Tinta. Mi único consuelo. Así se sigue, Alejandra. Así se sigue. La estufa hace ruido. Un perro ladra. «Nunca se sabe de don­de vienen los ruidos» (Proust). Así se sigue. A la deriva. Estre­llarse. ¡Bah! ¡No hay qué estrellar! Pongo la pluma en el papel. (Te presento a una joven poetisa: F. A. P6) Ya pertenezco a mi tiempo, vive le pére UBU!

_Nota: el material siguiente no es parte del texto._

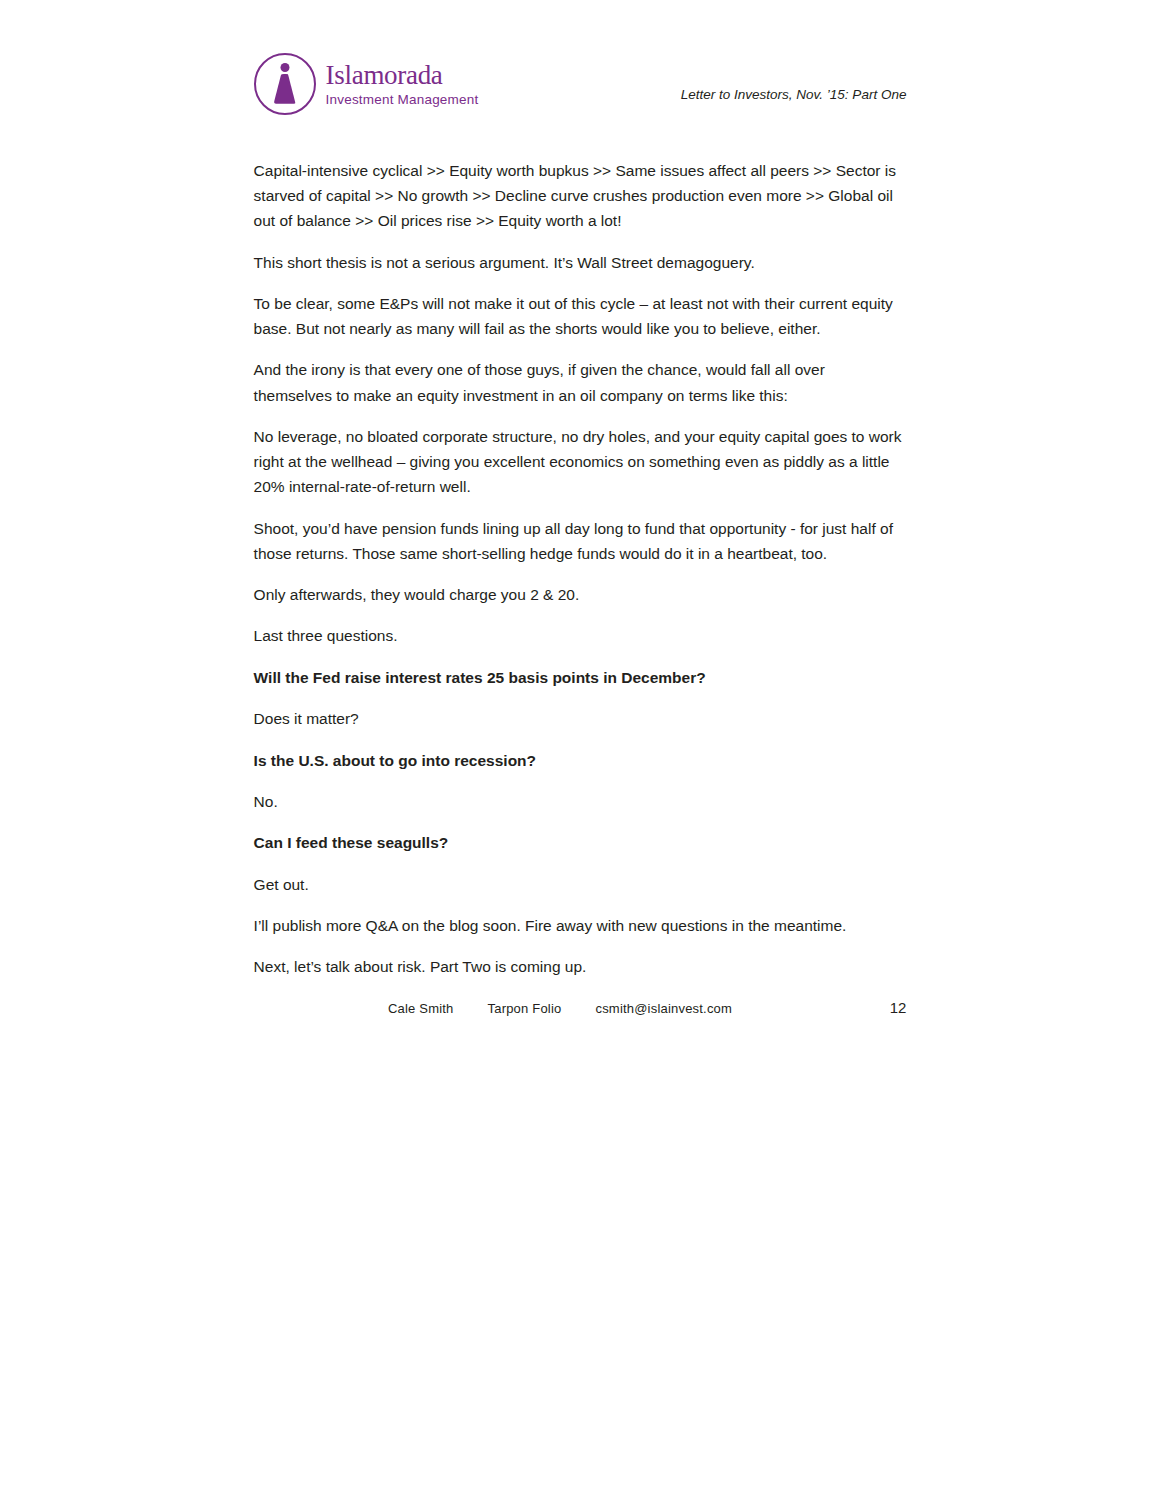Islamorada
Investment Management
Letter to Investors, Nov. ’15: Part One
Capital-intensive cyclical >> Equity worth bupkus >> Same issues affect all peers >> Sector is starved of capital >> No growth >> Decline curve crushes production even more >> Global oil out of balance >> Oil prices rise >> Equity worth a lot!
This short thesis is not a serious argument. It’s Wall Street demagoguery.
To be clear, some E&Ps will not make it out of this cycle – at least not with their current equity base. But not nearly as many will fail as the shorts would like you to believe, either.
And the irony is that every one of those guys, if given the chance, would fall all over themselves to make an equity investment in an oil company on terms like this:
No leverage, no bloated corporate structure, no dry holes, and your equity capital goes to work right at the wellhead – giving you excellent economics on something even as piddly as a little 20% internal-rate-of-return well.
Shoot, you’d have pension funds lining up all day long to fund that opportunity - for just half of those returns. Those same short-selling hedge funds would do it in a heartbeat, too.
Only afterwards, they would charge you 2 & 20.
Last three questions.
Will the Fed raise interest rates 25 basis points in December?
Does it matter?
Is the U.S. about to go into recession?
No.
Can I feed these seagulls?
Get out.
I’ll publish more Q&A on the blog soon. Fire away with new questions in the meantime.
Next, let’s talk about risk. Part Two is coming up.
Cale Smith Tarpon Folio csmith@islainvest.com
12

«Poemas para leer en el bidet.»

¡Adoro mi poesía! ¡Es la única que me gusta! Imitando la de Vallejo, en la que se nota mis influencias de la primera época (año 1930) ¿Qué hacía yo en 1930? ¡Estaba en la nada! ¿Y en el 2930? ¡En la nada! ¿Y en 1955? ¡En la nada! ¡ ¡En la nada!!

5. Juan José Ceselli, poeta argentino contemporáneo.
6. Flora Alejandra Pizarnik. En estos años juveniles, A. P. usó su nom-bre completo como nombre de pluma.